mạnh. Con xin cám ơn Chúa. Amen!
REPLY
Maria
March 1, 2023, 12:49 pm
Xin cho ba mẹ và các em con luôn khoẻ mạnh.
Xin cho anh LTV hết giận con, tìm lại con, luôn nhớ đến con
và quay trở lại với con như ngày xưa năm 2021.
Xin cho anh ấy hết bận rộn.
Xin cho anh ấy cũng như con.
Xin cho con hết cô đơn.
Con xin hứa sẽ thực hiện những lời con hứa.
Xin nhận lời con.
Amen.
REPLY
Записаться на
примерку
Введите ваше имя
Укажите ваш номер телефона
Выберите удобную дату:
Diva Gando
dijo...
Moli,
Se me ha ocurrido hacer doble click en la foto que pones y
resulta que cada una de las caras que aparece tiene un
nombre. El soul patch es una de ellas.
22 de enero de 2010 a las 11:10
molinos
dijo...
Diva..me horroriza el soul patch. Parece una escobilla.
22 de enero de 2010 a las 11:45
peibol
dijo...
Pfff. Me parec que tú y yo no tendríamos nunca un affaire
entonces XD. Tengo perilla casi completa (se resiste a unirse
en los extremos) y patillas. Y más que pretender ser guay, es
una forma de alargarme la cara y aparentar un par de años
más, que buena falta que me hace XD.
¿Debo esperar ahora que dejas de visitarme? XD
==
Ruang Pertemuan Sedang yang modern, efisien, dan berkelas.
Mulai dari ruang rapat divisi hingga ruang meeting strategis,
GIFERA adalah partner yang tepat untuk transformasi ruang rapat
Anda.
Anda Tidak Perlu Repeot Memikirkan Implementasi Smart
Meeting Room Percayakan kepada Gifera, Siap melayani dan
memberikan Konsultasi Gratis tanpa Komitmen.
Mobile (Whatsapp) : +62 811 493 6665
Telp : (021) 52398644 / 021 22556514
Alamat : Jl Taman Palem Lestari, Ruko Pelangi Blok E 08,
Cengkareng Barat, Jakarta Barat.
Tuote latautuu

- [Problem]: Reproduce every line of the records from the line containing "mạnh. Con xin cám ơn Chúa. Amen!" through the line containing "de visitarme? XD", including both of those lines.

- [Completed task]:
mạnh. Con xin cám ơn Chúa. Amen!
REPLY
Maria
March 1, 2023, 12:49 pm
Xin cho ba mẹ và các em con luôn khoẻ mạnh.
Xin cho anh LTV hết giận con, tìm lại con, luôn nhớ đến con
và quay trở lại với con như ngày xưa năm 2021.
Xin cho anh ấy hết bận rộn.
Xin cho anh ấy cũng như con.
Xin cho con hết cô đơn.
Con xin hứa sẽ thực hiện những lời con hứa.
Xin nhận lời con.
Amen.
REPLY
Записаться на
примерку
Введите ваше имя
Укажите ваш номер телефона
Выберите удобную дату:
Diva Gando
dijo...
Moli,
Se me ha ocurrido hacer doble click en la foto que pones y
resulta que cada una de las caras que aparece tiene un
nombre. El soul patch es una de ellas.
22 de enero de 2010 a las 11:10
molinos
dijo...
Diva..me horroriza el soul patch. Parece una escobilla.
22 de enero de 2010 a las 11:45
peibol
dijo...
Pfff. Me parec que tú y yo no tendríamos nunca un affaire
entonces XD. Tengo perilla casi completa (se resiste a unirse
en los extremos) y patillas. Y más que pretender ser guay, es
una forma de alargarme la cara y aparentar un par de años
más, que buena falta que me hace XD.
¿Debo esperar ahora que dejas de visitarme? XD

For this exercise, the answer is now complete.